# Lesson 16

Methods for Multiplying Decimals

### Lesson Narrative

In earlier grades, students have multiplied base-ten numbers up to hundredths (either by multiplying two decimals to tenths or by multiplying a whole number and a decimal to hundredths). Here, students use what they know about fractions and place value to calculate products of decimals beyond the hundredths. They express each decimal as a product of a whole number and a fraction, and then they use the commutative and associative properties to compute the product. For example, they see that $$(0.6) \boldcdot (0.5)$$ can be viewed as $$6 \boldcdot (0.1) \boldcdot 5 \boldcdot (0.1)$$ and thus as $$\left(6 \boldcdot \frac{1}{10}\right) \boldcdot \left(5 \boldsymbol \boldcdot \frac {1}{10}\right)$$. Multiplying the whole numbers and the fractions gives them $$30 \boldsymbol \boldcdot \frac{1}{100}$$ and then 0.3.

Through repeated reasoning, students see how the number of decimal places in the factors can help them place the decimal point in the product (MP8).

Students continue to develop methods for computing products of decimals, including using area diagrams. Students have previously seen that, in a rectangular area diagram, the side lengths can be decomposed by place value. For instance, in an 18 by 23 rectangle, the 18-unit side can be decomposed into 10 and 8 units (tens and ones), and the 23-unit side can be expressed as 20 and 3 (also tens and ones), creating four sub-rectangles whose areas constitute four partial products.

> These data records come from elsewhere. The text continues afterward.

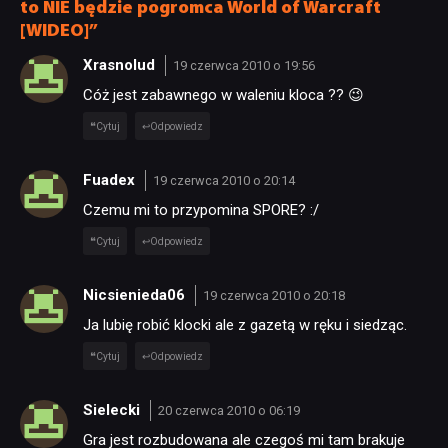
to NIE będzie pogromca World of Warcraft
[WIDEO]”
Xrasnolud
19 czerwca 2010 o 19:56
Cóż jest zabawnego w waleniu kloca ?? 😉
Cytuj
Odpowiedz
Fuadex
19 czerwca 2010 o 20:14
Czemu mi to przypomina SPORE? :/
Cytuj
Odpowiedz
Nicsienieda06
19 czerwca 2010 o 20:18
Ja lubię robić klocki ale z gazetą w ręku i siedząc.
Cytuj
Odpowiedz
Sielecki
20 czerwca 2010 o 06:19
Gra jest rozbudowana ale czegoś mi tam brakuje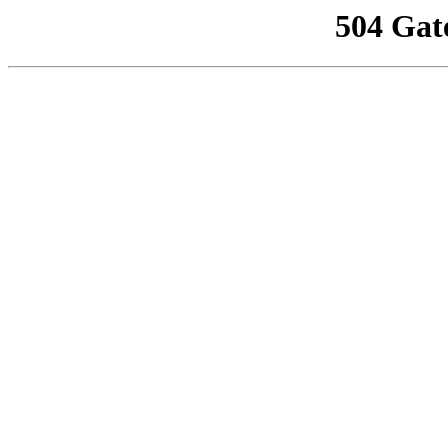
504 Gat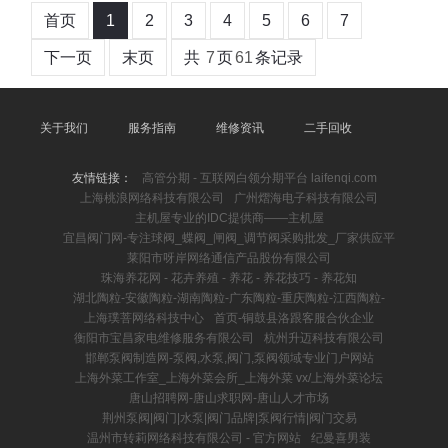
首页
1
2
3
4
5
6
7
下一页
末页
共
7
页
61
条记录
关于我们
服务指南
维修资讯
二手回收
友情链接：
高管分期 - 互联网白领分期平台 laifenqi.com
上海桃浪网络科技有限公司
广州熠海电子科技有限公司
主机屋专业的IDC提供商――主机屋
宜昌阀门网-专注球阀_蝶阀_闸阀_调节阀采购批发_厂家供应平
莱阳市呀岸网络通信产品股份有限公司
珠海养花网 - 花卉养殖 - 养花 - 养花技巧 - 养花知
湖北陶粒-安徽陶粒-湖南陶粒-广东陶粒-重庆陶粒-江西陶粒-
上海璞菩网络科技中心
首页-铜鼓县洛跟客服合伙企业
衡阳市宝昌家电维修服务有限公司
杭州升迈科技有限公司
邯郸泵阀制造网-泵阀,水泵,阀门,泵阀领域专业门户网站
上海外菜工作室_上海外菜会所_上海外菜 vx/上海外菜论坛
唐山招聘网-唐山求职网-唐山人才市场
荆州泵阀|阀门|水泵|阀门品牌|泵阀行情|阀门交易
温州市转莉网络科技有限公司 - 官方网站
纪曼喜男装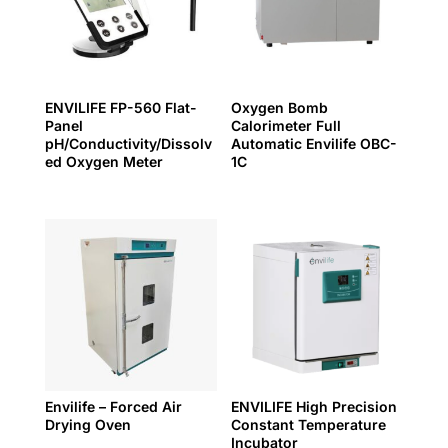
ENVILIFE FP-560 Flat-
Oxygen Bomb
Panel
Calorimeter Full
pH/Conductivity/Dissolv
Automatic Envilife OBC-
ed Oxygen Meter
1C
Envilife – Forced Air
ENVILIFE High Precision
Drying Oven
Constant Temperature
Incubator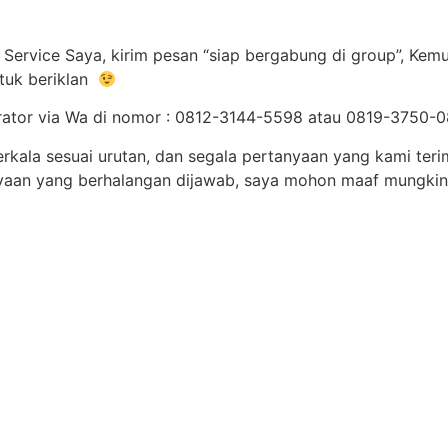
Service Saya, kirim pesan “siap bergabung di group”, Kemu
tuk beriklan
erator via Wa di nomor : 0812-3144-5598 atau 0819-3750
erkala sesuai urutan, dan segala pertanyaan yang kami ter
anyaan yang berhalangan dijawab, saya mohon maaf mungkin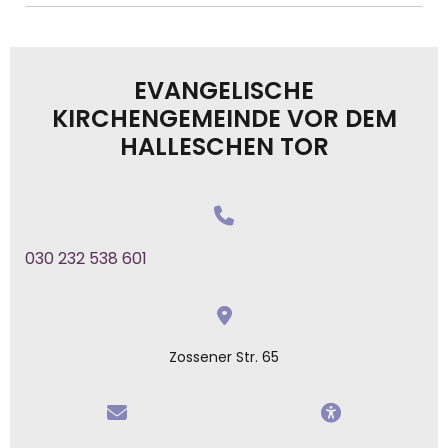
EVANGELISCHE
KIRCHENGEMEINDE VOR DEM
HALLESCHEN TOR
030 232 538 601
Zossener Str. 65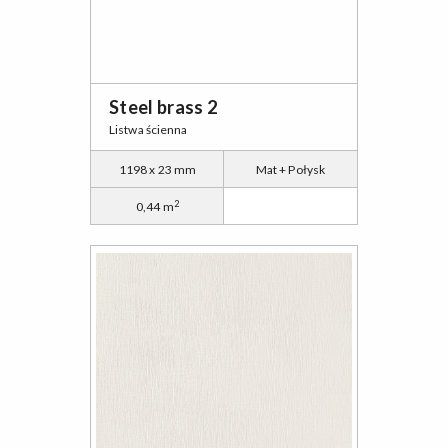
Steel brass 2
Listwa ścienna
1198 x 23 mm
Mat + Połysk
2
0,44 m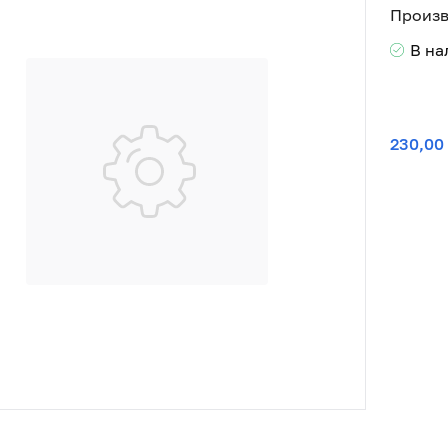
Произв
В н
230,00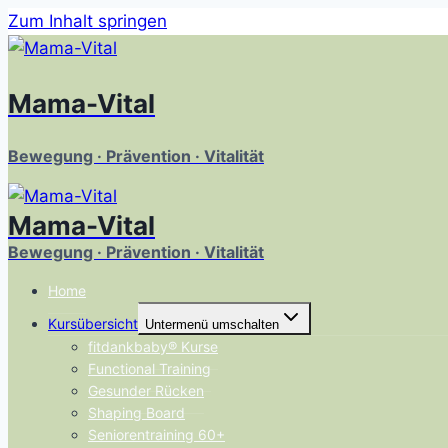
Zum Inhalt springen
Mama-Vital
Bewegung · Prävention · Vitalität
Mama-Vital
Bewegung · Prävention · Vitalität
Home
Kursübersicht
Untermenü umschalten
fitdankbaby® Kurse
Functional Training
Gesunder Rücken
Shaping Board
Seniorentraining 60+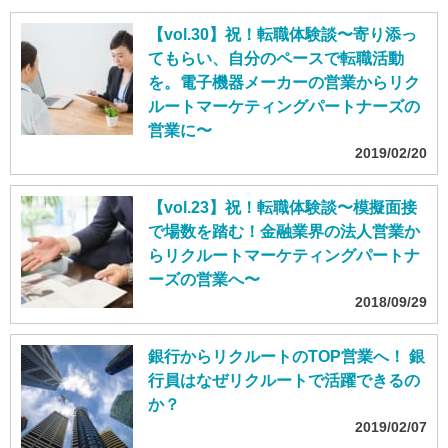
【vol.30】祝！転職体験談〜寄り添っ
てもらい、自分のペースで転職活動
を。電子機器メーカーの営業からリク
ルートマーケティングパートナーズの
営業に〜
2019/02/20
【vol.23】祝！転職体験談〜模擬面接
で場数を踏む！金融業界の法人営業か
らリクルートマーケティングパートナ
ーズの営業へ〜
2018/09/29
銀行からリクルートのTOP営業へ！ 銀
行員はなぜリクルートで活躍できるの
か？
2019/02/07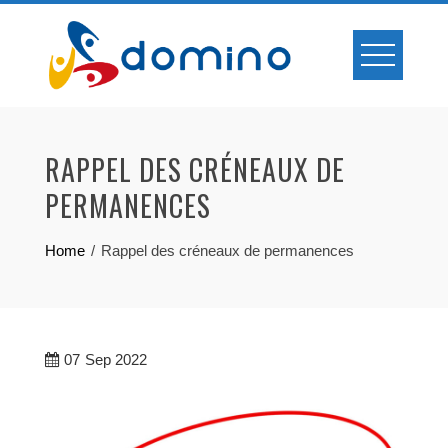
Skip
to
content
RAPPEL DES CRÉNEAUX DE
PERMANENCES
Home
Rappel des créneaux de permanences
07
Sep 2022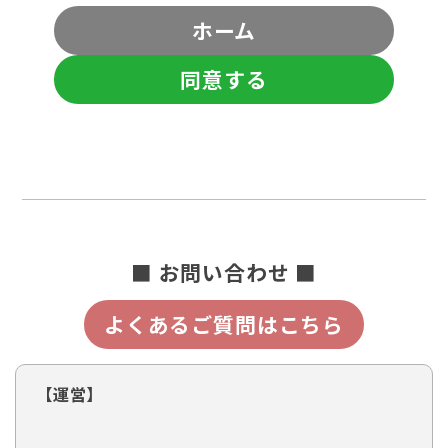
ホーム
同意する
■ お問い合わせ ■
よくあるご質問はこちら
【運営】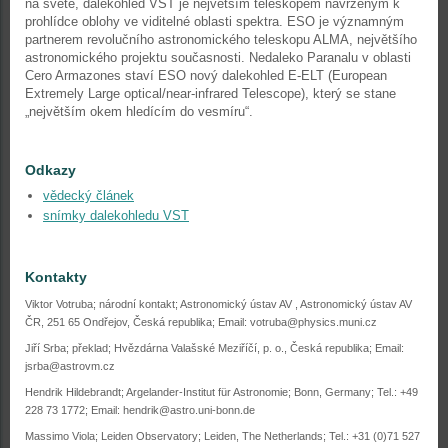
na světě, dalekohled VST je největším teleskopem navrženým k
prohlídce oblohy ve viditelné oblasti spektra. ESO je významným
partnerem revolučního astronomického teleskopu ALMA, největšího
astronomického projektu současnosti. Nedaleko Paranalu v oblasti
Cero Armazones staví ESO nový dalekohled E-ELT (European
Extremely Large optical/near-infrared Telescope), který se stane
„největším okem hledícím do vesmíru“.
Odkazy
vědecký článek
snímky dalekohledu VST
Kontakty
Viktor Votruba; národní kontakt; Astronomický ústav AV , Astronomický ústav AV
ČR, 251 65 Ondřejov, Česká republika; Email: votruba@physics.muni.cz
Jiří Srba; překlad; Hvězdárna Valašské Meziříčí, p. o., Česká republika; Email:
jsrba@astrovm.cz
Hendrik Hildebrandt; Argelander-Institut für Astronomie; Bonn, Germany; Tel.: +49
228 73 1772; Email: hendrik@astro.uni-bonn.de
Massimo Viola; Leiden Observatory; Leiden, The Netherlands; Tel.: +31 (0)71 527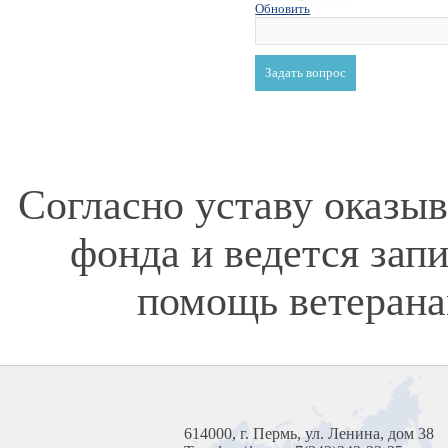
Обновить
Согласно уставу оказы
фонда и ведется зап
помощь ветерана
614000, г. Пермь, ул. Ленина, дом 38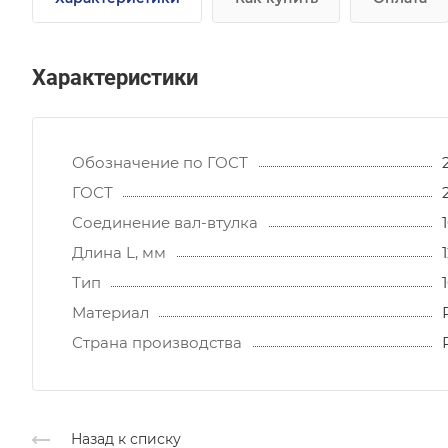
Характеристики
Обозначение по ГОСТ
ГОСТ
Соединение вал-втулка
Длина L, мм
Тип
Материал
Страна производства
Назад к списку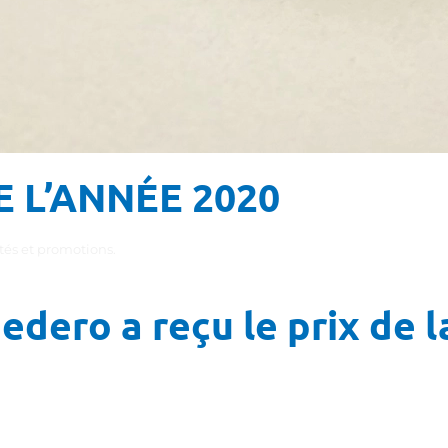
 L’ANNÉE 2020
és et promotions
.
dero a reçu le prix de l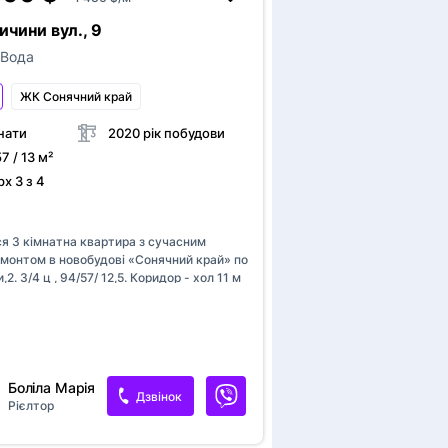
ння
Є інтернет
. Благоустрій: Доглянуте подвір'я,
ичини вул., 9
айданчик та зони відпочинку. Найкраща
ивіть у центрі подій, зберігаючи...
 Вода
ЖК Сонячний край
нати
2020 рік побудови
57 / 13 м²
х 3 з 4
а
я 3 кімнатна квартира з сучасним
емонтом в новобудові «Сонячний край» по
,2. 3/4 ц , 94/57/ 12,5. Коридор - хол 11 м
алкона . Опалення двохконтурний котел .
 зроблений євроремонт, який робився для
єВідновлення
проживання . Квартира продається з
 меблями та побутовою технікою.
Боліла Марія
Дзвінок
Рієлтор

The sum of these partial products is the product of 18 and 23. Students extend the same reasoning to represent and find products such as $$(1.8) \boldcdot (2.3)$$. Then, students explore how these partial products correspond to the numbers in the multiplication algorithm.

Students connect multiplication of decimals to that of whole numbers (MP7), look for correspondences between geometric diagrams and arithmetic calculations, and use these connections to calculate products of various decimals.

### Learning Goals

Teacher Facing

• Coordinate area diagrams and vertical calculations that represent the same decimal multiplication problem.
• Interpret different methods for computing the product of decimals, and evaluate (orally) their usefulness.
• Justify (orally, in writing, and through other representations) where to place the decimal point in the product of two decimals with multiple non-zero digits.

### Student Facing

Let’s look at some ways we can represent multiplication of decimals.

### Student Facing

• I can use area diagrams to represent and reason about multiplication of decimals.
• I can use place value and fractions to reason about multiplication of decimals.